Good day for sure! We were out there as well and the current was ripping and the 1 footers were non-exsistent which made for a rough day. I was too busy to snap pics and the captain doesn’t do all that. Was going to take some pics this morning when we cleaned em all but forgot my phone. We managed 16 mingo with the bulk being mongo’s for sure, 6 white snapper and 4 scamp. Hit a couple spots on the way in in state waters and picked up 2 good triggers but were fighting off the snapper tooo much.

Sharks got a lot of the fish and I couldn’t get a big grouper or something out from the rocks after I had him out initially. He just man handled me and took me back in and I was never able to get him out!
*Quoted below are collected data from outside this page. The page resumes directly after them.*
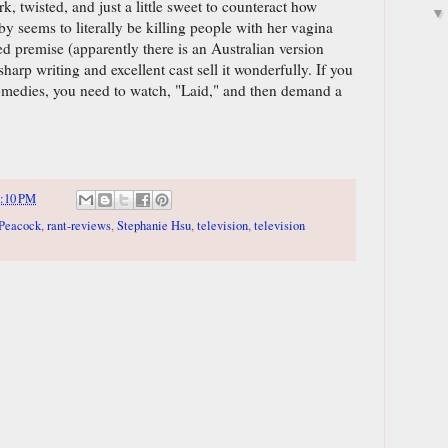
rk, twisted, and just a little sweet to counteract how
uby seems to literally be killing people with her vagina
ed premise (apparently there is an Australian version
harp writing and excellent cast sell it wonderfully. If you
comedies, you need to watch, "Laid," and then demand a
:10 PM
Peacock
,
rant-reviews
,
Stephanie Hsu
,
television
,
television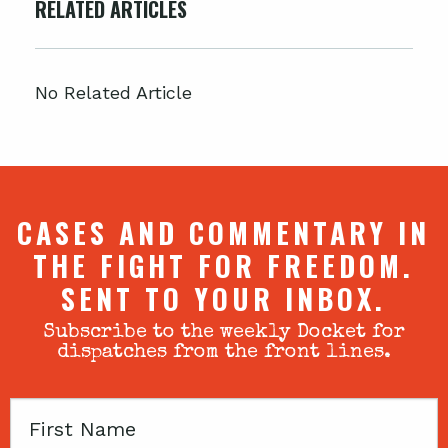
RELATED ARTICLES
No Related Article
CASES AND COMMENTARY IN
THE FIGHT FOR FREEDOM.
SENT TO YOUR INBOX.
Subscribe to the weekly Docket for
dispatches from the front lines.
First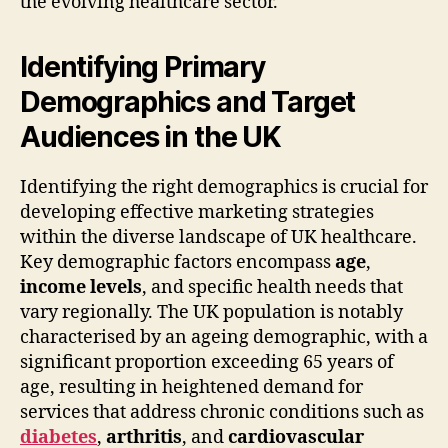
the evolving healthcare sector.
Identifying Primary
Demographics and Target
Audiences in the UK
Identifying the right demographics is crucial for
developing effective marketing strategies
within the diverse landscape of UK healthcare.
Key demographic factors encompass
age
,
income levels
, and specific health needs that
vary regionally. The UK population is notably
characterised by an ageing demographic, with a
significant proportion exceeding 65 years of
age, resulting in heightened demand for
services that address chronic conditions such as
diabetes
,
arthritis
, and
cardiovascular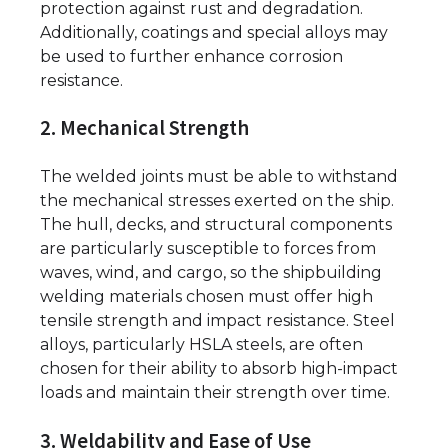
protection against rust and degradation.
Additionally, coatings and special alloys may
be used to further enhance corrosion
resistance.
2. Mechanical Strength
The welded joints must be able to withstand
the mechanical stresses exerted on the ship.
The hull, decks, and structural components
are particularly susceptible to forces from
waves, wind, and cargo, so the shipbuilding
welding materials chosen must offer high
tensile strength and impact resistance. Steel
alloys, particularly HSLA steels, are often
chosen for their ability to absorb high-impact
loads and maintain their strength over time.
3. Weldability and Ease of Use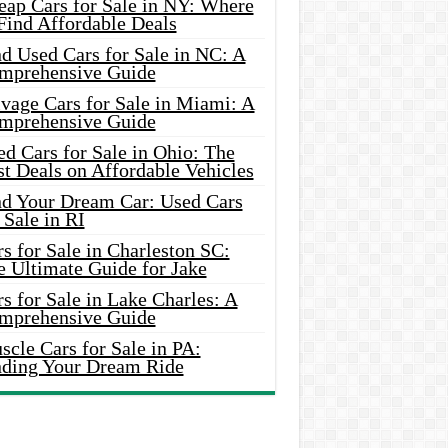
eap Cars for Sale in NY: Where
Find Affordable Deals
d Used Cars for Sale in NC: A
mprehensive Guide
vage Cars for Sale in Miami: A
mprehensive Guide
d Cars for Sale in Ohio: The
t Deals on Affordable Vehicles
nd Your Dream Car: Used Cars
 Sale in RI
s for Sale in Charleston SC:
e Ultimate Guide for Jake
s for Sale in Lake Charles: A
mprehensive Guide
cle Cars for Sale in PA:
nding Your Dream Ride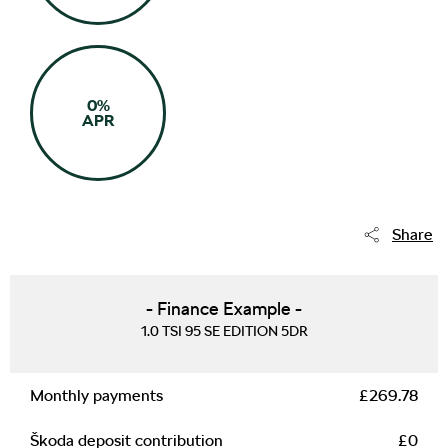
0%
APR
Share
- Finance Example -
1.0 TSI 95 SE EDITION 5DR
Monthly payments
£269.78
Škoda deposit contribution
£0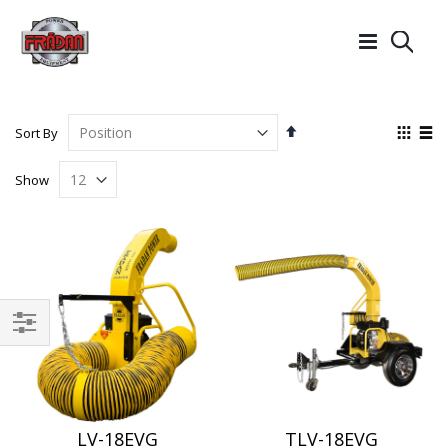
Searc
Set
View
Sort By
Descending
as
Grid
List
Direction
Show
Filter
LV-18EVG
TLV-18EVG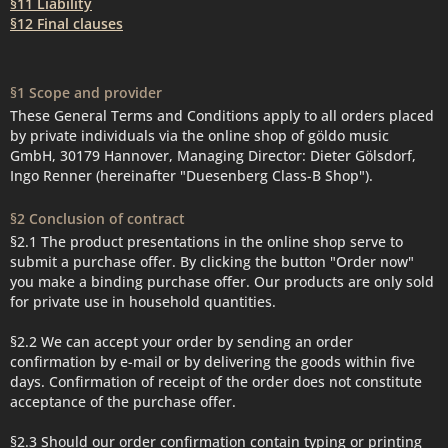
§11 Liability
§12 Final clauses
§1 Scope and provider
These General Terms and Conditions apply to all orders placed
by private individuals via the online shop of göldo music
GmbH, 30179 Hannover, Managing Director: Dieter Gölsdorf,
Ingo Renner (hereinafter "Duesenberg Class-B Shop").
§2 Conclusion of contract
§2.1 The product presentations in the online shop serve to
submit a purchase offer. By clicking the button "Order now"
you make a binding purchase offer. Our products are only sold
for private use in household quantities.
§2.2 We can accept your order by sending an order
confirmation by e-mail or by delivering the goods within five
days. Confirmation of receipt of the order does not constitute
acceptance of the purchase offer.
§2.3 Should our order confirmation contain typing or printing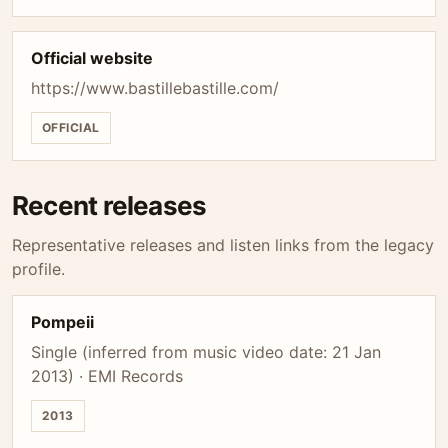
Official website
https://www.bastillebastille.com/
OFFICIAL
Recent releases
Representative releases and listen links from the legacy
profile.
Pompeii
Single (inferred from music video date: 21 Jan
2013) · EMI Records
2013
Slept good last night for sure!


----------



## bowdiddly (Jan 6, 2010)

I wanted to get out there as well but the seas were just a bit too rough for me. We hung around a little closer and caught some endangered ars and trophy triggers that went back in to fight another day, when we can keep them.


----------



## fla_scout (Sep 28, 2007)

You can keep triggers in state waters if you were close in. That is if you are recreational not a charter/headboat or reef fish permit holder. Confusing rules to say the least. Florida state waters not Alabama state waters just to be clear.


----------



## bowdiddly (Jan 6, 2010)

fla_scout said:


> You can keep triggers in state waters if you were close in. That is if you are recreational not a charter/headboat or reef fish permit holder. Confusing rules to say the least. Florida state waters not Alabama state waters just to be clear.


Unfortunately we were in fed waters when we caught the 20" triggers, FWC stopped by to visit with us as well.


----------